■ YOUR ASSIGNMENT ■
Scan the entries that follow for the word "right", then report every line in which it appears.

■ MATERIAL PROVIDED ■
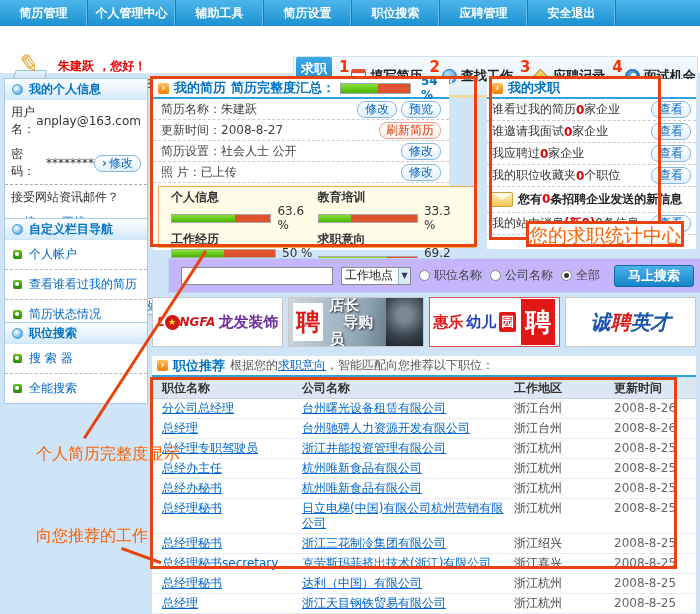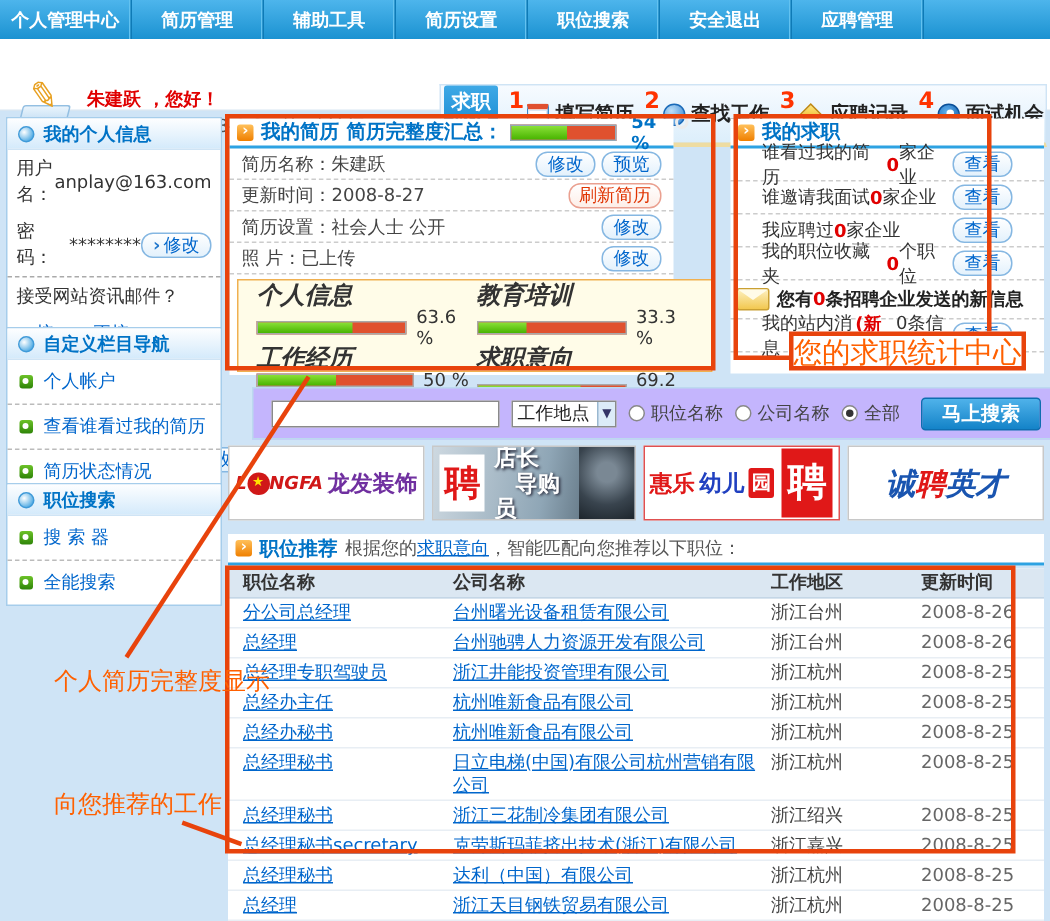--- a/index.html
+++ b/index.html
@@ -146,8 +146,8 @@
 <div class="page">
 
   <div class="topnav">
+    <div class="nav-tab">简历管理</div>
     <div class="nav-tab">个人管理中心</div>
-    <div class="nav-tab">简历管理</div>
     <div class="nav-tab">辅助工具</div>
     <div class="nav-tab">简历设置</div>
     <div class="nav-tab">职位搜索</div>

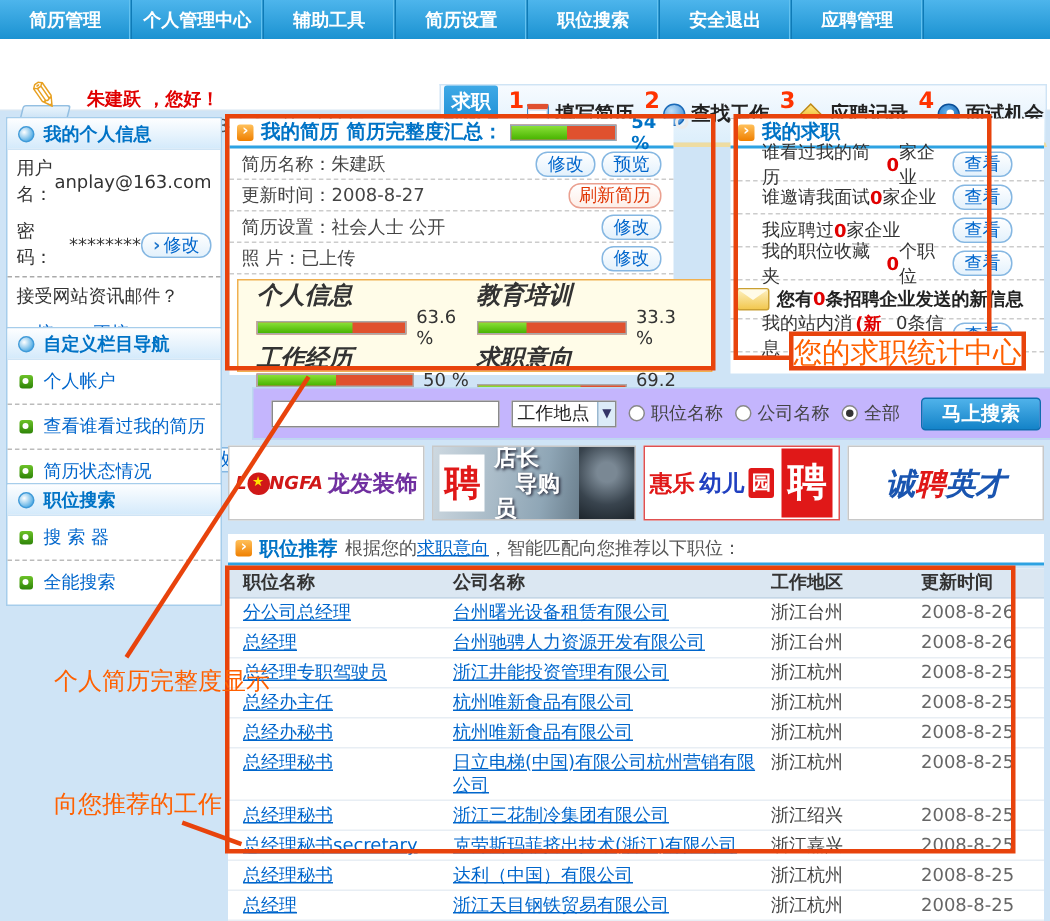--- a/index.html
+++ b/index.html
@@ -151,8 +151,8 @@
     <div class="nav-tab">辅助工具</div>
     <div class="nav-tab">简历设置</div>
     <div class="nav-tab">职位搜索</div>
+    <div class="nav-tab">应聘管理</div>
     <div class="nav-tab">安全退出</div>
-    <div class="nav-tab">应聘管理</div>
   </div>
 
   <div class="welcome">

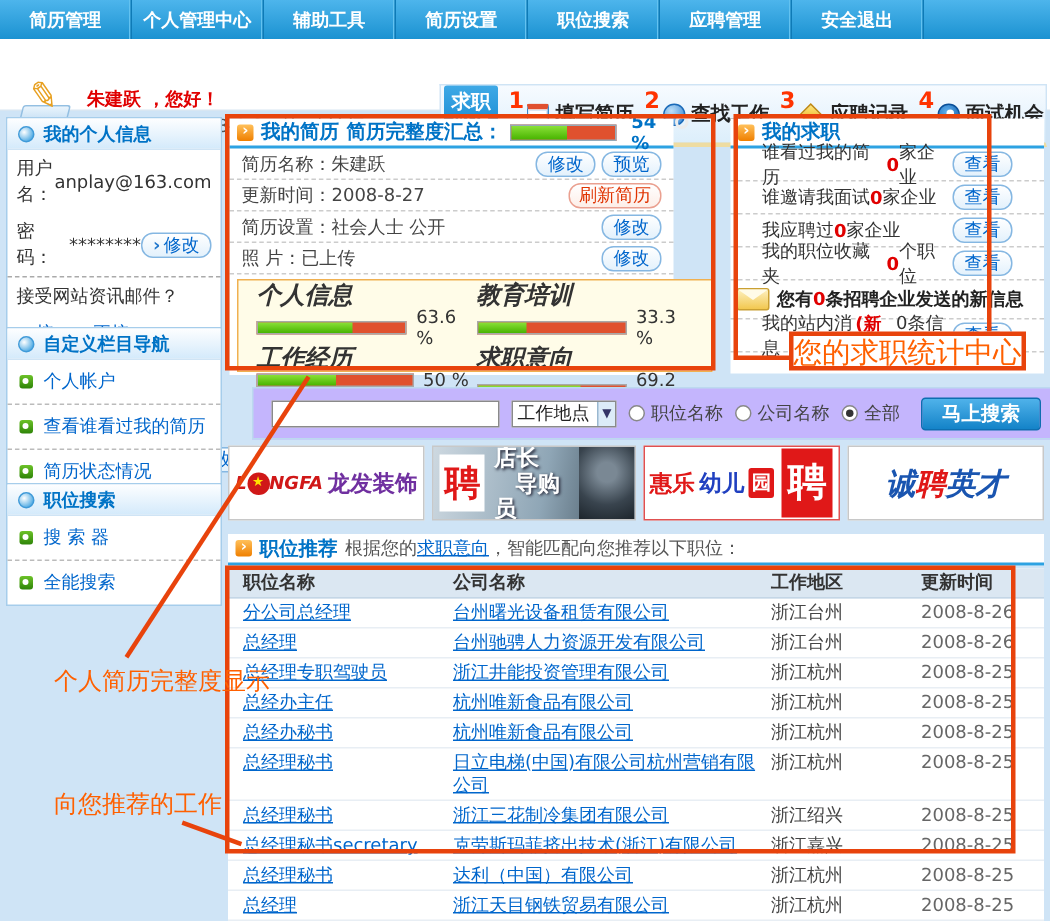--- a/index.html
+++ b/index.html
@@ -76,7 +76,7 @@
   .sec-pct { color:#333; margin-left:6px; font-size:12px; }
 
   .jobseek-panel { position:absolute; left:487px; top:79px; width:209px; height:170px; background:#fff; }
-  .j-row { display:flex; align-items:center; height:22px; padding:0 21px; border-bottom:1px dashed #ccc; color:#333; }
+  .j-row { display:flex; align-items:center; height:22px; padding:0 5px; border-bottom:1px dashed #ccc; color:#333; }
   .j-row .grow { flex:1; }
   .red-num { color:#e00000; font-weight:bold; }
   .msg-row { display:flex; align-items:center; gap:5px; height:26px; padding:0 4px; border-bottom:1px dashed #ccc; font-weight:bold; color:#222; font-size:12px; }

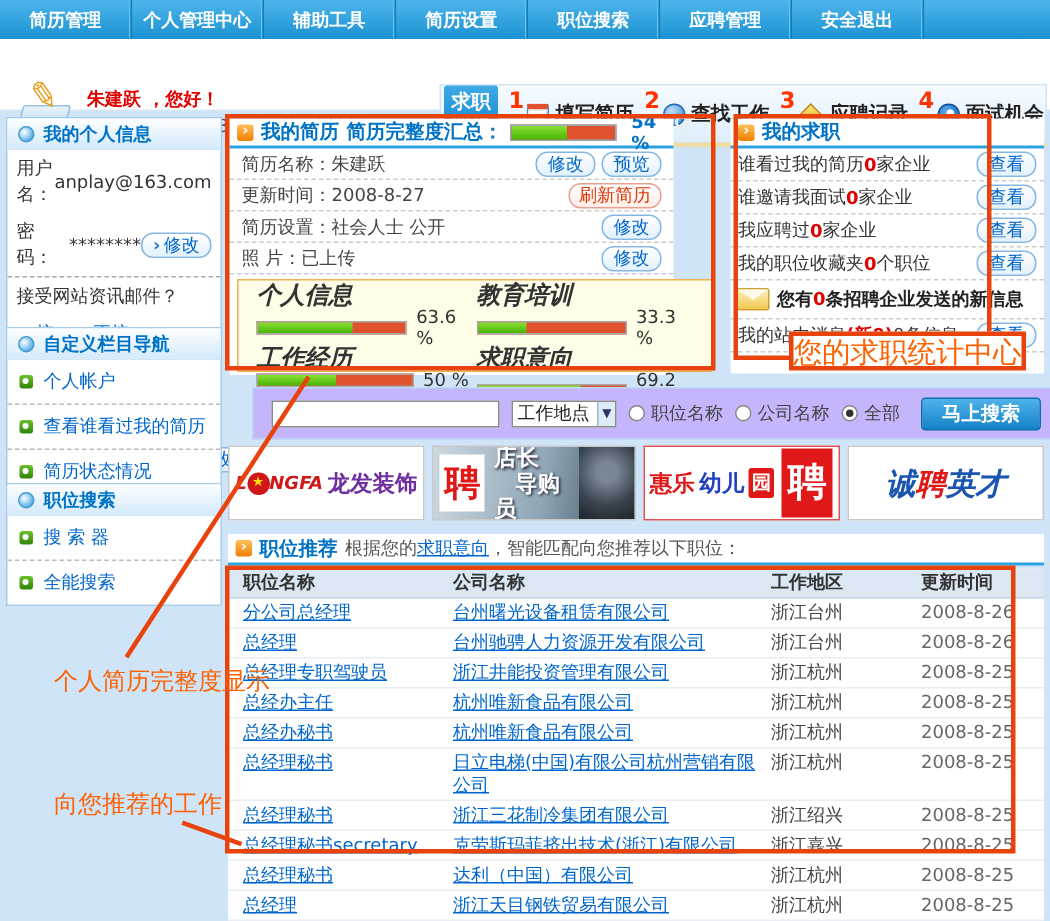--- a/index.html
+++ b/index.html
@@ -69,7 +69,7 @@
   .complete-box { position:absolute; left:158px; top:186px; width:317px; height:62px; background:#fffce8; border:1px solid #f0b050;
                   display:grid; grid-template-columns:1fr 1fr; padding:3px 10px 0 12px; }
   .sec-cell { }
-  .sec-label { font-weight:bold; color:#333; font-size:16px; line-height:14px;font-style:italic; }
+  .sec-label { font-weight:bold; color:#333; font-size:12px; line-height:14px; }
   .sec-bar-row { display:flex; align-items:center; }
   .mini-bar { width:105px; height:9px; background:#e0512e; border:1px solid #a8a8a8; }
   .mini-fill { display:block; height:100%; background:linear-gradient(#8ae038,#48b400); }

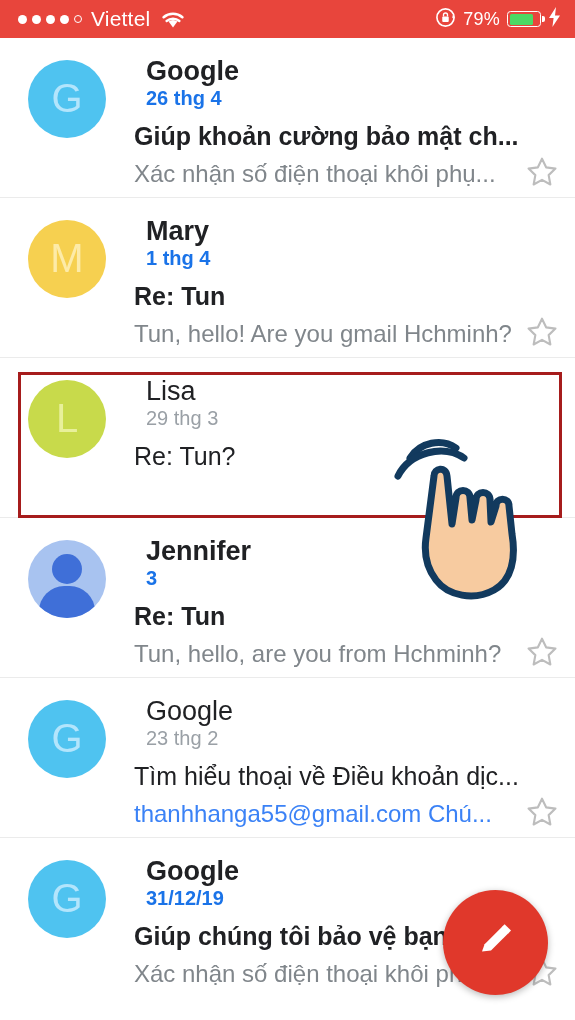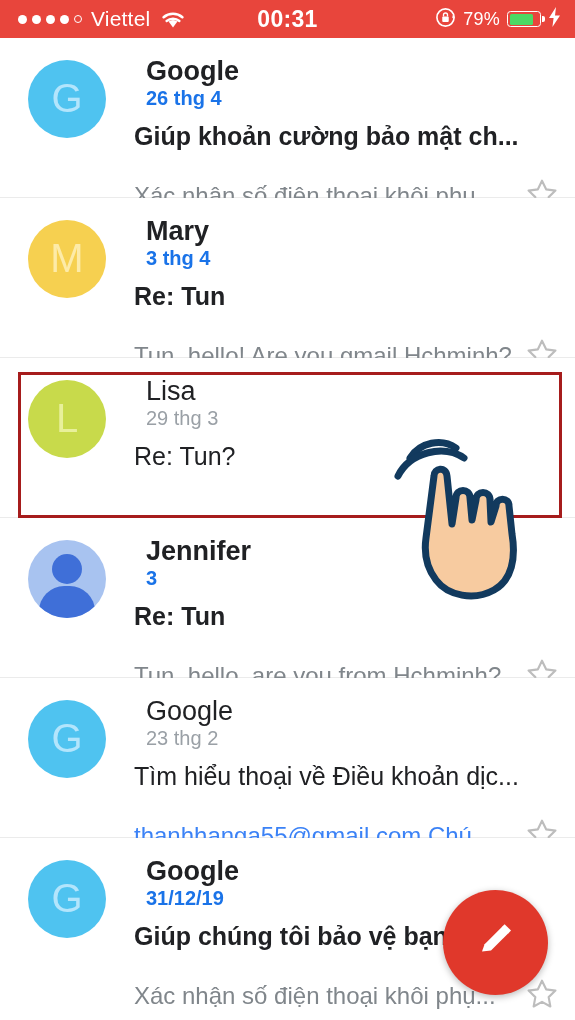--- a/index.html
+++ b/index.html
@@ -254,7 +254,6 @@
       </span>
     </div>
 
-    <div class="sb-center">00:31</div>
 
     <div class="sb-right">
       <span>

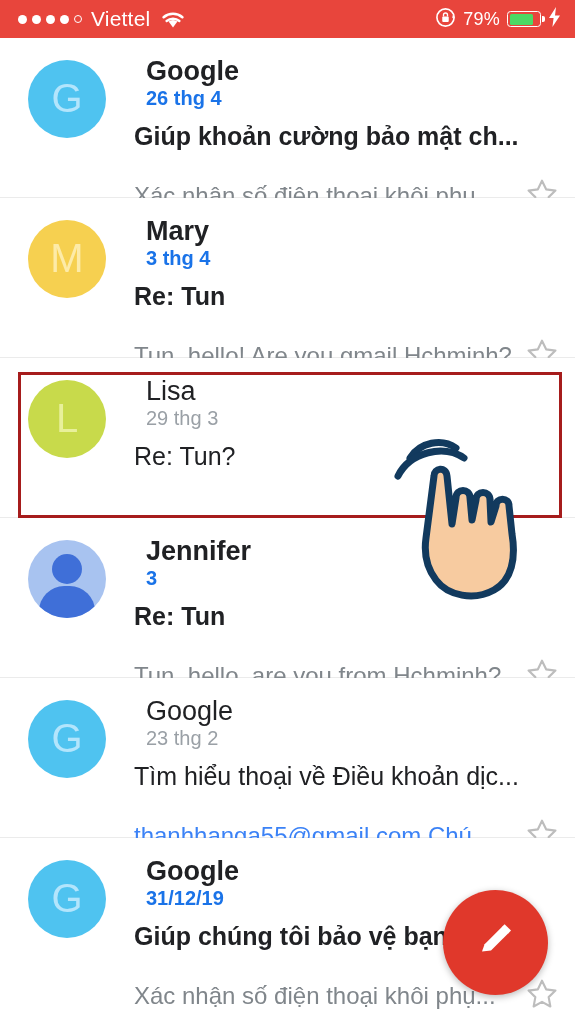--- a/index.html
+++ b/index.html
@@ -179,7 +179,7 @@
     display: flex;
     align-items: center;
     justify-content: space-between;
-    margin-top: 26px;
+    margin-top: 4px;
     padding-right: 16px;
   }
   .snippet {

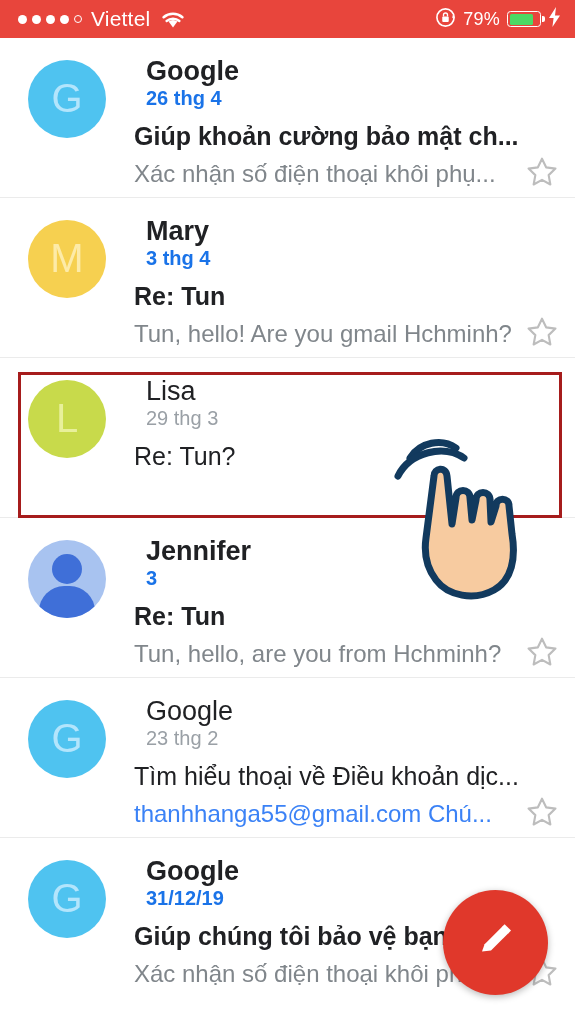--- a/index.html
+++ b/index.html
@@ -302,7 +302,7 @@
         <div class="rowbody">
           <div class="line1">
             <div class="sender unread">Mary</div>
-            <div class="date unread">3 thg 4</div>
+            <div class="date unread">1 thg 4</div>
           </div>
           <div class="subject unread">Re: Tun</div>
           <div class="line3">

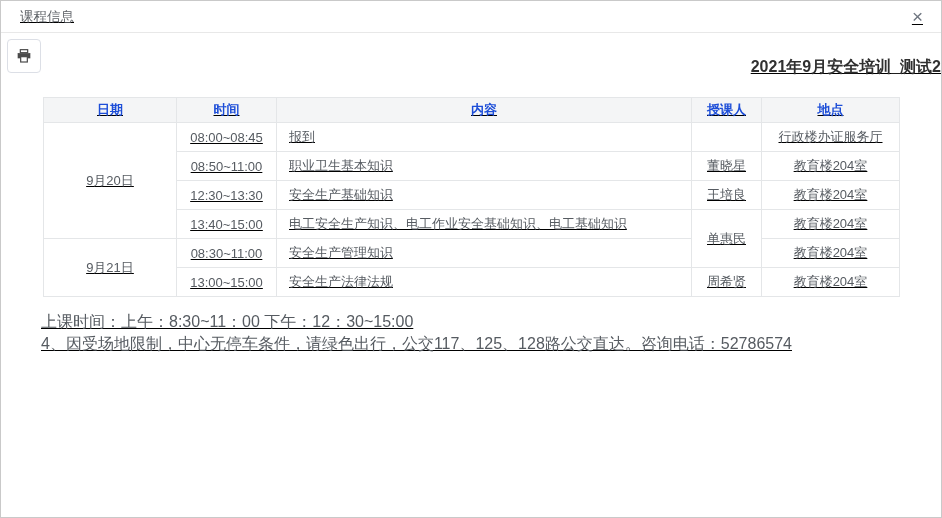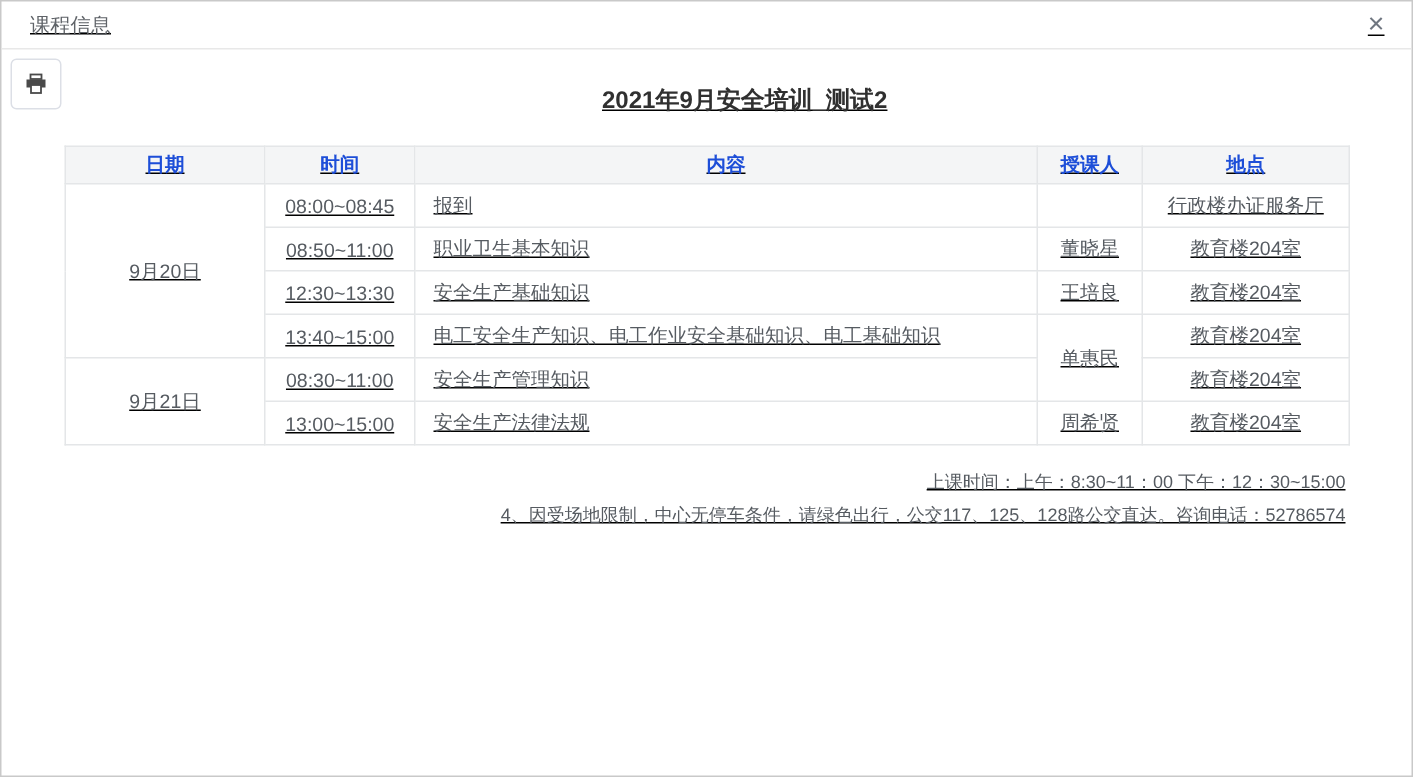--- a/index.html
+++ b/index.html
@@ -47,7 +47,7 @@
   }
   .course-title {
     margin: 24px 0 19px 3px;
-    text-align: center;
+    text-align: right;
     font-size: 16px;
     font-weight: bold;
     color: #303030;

■ TASK SOLUTION ■
     <div class="sb-right">
     padding-right: 16px;
+    text-align: right;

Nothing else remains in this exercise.